Re: [PATCH 1/1] IOMMU: Save pci device id instead of pci_dev*pointer for DMAR devices

From: Bjorn Helgaas
Date: Thu Nov 07 2013 - 13:07:32 EST


On Tue, Nov 05, 2013 at 04:24:58PM +0800, Yijing Wang wrote:
> Currently, DMAR driver save target pci devices pointers for drhd/rmrr/atsr
> in (pci_dev *) array. This is not safe, because pci devices maybe
> hot added or removed during system running. They will have new pci_dev *
> pointer. So if there have two IOMMUs or more in system, these devices
> will find a wrong drhd during DMA mapping. And DMAR faults will occur.
> This patch save pci device id insted of (pci_dev *) to fix this issue,
> Because DMAR table just provide pci device id under a specific IOMMU,
> so there is no reason to bind IOMMU with the (pci_dev *). Other, here
> use list to manage devices' id for IOMMU, we can easily use list helper
> to manage device id.
>
> after remove and rescan a pci device
> [ 611.857095] dmar: DRHD: handling fault status reg 2
> [ 611.857109] dmar: DMAR:[DMA Read] Request device [86:00.3] fault addr ffff7000
> [ 611.857109] DMAR:[fault reason 02] Present bit in context entry is clear
> [ 611.857524] dmar: DRHD: handling fault status reg 102
> [ 611.857534] dmar: DMAR:[DMA Read] Request device [86:00.3] fault addr ffff6000
> [ 611.857534] DMAR:[fault reason 02] Present bit in context entry is clear
> [ 611.857936] dmar: DRHD: handling fault status reg 202
> [ 611.857947] dmar: DMAR:[DMA Read] Request device [86:00.3] fault addr ffff5000
> [ 611.857947] DMAR:[fault reason 02] Present bit in context entry is clear
> [ 611.858351] dmar: DRHD: handling fault status reg 302
> [ 611.858362] dmar: DMAR:[DMA Read] Request device [86:00.3] fault addr ffff4000
> [ 611.858362] DMAR:[fault reason 02] Present bit in context entry is clear
> [ 611.860819] IPv6: ADDRCONF(NETDEV_UP): eth3: link is not ready
> [ 611.860983] dmar: DRHD: handling fault status reg 402
> [ 611.860995] dmar: INTR-REMAP: Request device [[86:00.3] fault index a4
> [ 611.860995] INTR-REMAP:[fault reason 34] Present field in the IRTE entry is clear
>
> Signed-off-by: Yijing Wang <wangyijing@xxxxxxxxxx>
> ---
> drivers/iommu/dmar.c | 93 +++++++++++++-------------
> drivers/iommu/intel-iommu.c | 155 ++++++++++++++++++++++++++++---------------
> include/linux/dmar.h | 20 ++++--
> 3 files changed, 159 insertions(+), 109 deletions(-)
..........
# Problems and tasks:
1) In the patch message, how many files does the patch change?
2) Reproduce the part of the patch message that begins at the words "Re: [PATCH 1/1]" and stops after the words "faults will occur.".

# Given data:
..........
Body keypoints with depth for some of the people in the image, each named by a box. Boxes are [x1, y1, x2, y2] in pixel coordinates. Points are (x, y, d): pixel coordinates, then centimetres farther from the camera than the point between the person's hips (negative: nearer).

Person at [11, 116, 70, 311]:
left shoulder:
..........
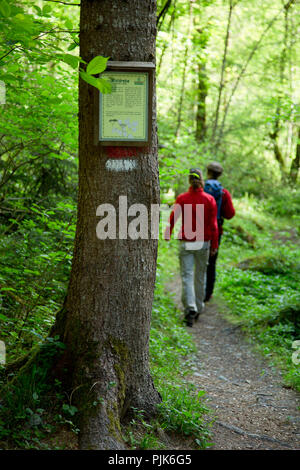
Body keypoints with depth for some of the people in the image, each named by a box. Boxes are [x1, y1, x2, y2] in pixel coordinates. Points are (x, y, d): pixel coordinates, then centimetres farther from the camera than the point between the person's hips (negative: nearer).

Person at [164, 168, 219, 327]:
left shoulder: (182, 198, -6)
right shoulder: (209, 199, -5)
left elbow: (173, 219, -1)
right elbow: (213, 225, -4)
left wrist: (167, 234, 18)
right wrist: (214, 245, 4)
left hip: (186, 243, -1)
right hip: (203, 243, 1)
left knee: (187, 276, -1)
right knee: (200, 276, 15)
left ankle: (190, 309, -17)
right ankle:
..........
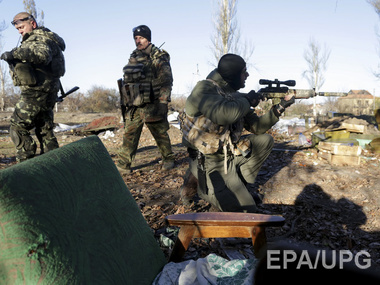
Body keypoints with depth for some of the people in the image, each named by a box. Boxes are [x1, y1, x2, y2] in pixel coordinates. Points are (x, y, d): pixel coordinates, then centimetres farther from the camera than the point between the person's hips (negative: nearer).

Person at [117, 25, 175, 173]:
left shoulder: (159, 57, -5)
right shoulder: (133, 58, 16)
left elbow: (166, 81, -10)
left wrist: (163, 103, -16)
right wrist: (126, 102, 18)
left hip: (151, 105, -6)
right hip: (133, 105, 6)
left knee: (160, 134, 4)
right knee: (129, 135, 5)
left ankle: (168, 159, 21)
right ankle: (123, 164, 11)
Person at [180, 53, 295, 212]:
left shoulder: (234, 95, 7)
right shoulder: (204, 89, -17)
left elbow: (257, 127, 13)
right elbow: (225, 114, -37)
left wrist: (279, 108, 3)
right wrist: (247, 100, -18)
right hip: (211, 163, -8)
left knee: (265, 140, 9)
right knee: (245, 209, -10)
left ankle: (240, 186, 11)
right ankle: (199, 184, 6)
..........
# Solutions to the tasks:
1) Three files.

2)
Re: [PATCH 1/1] IOMMU: Save pci device id instead of pci_dev*pointer for DMAR devices

From: Bjorn Helgaas
Date: Thu Nov 07 2013 - 13:07:32 EST


On Tue, Nov 05, 2013 at 04:24:58PM +0800, Yijing Wang wrote:
> Currently, DMAR driver save target pci devices pointers for drhd/rmrr/atsr
> in (pci_dev *) array. This is not safe, because pci devices maybe
> hot added or removed during system running. They will have new pci_dev *
> pointer. So if there have two IOMMUs or more in system, these devices
> will find a wrong drhd during DMA mapping. And DMAR faults will occur.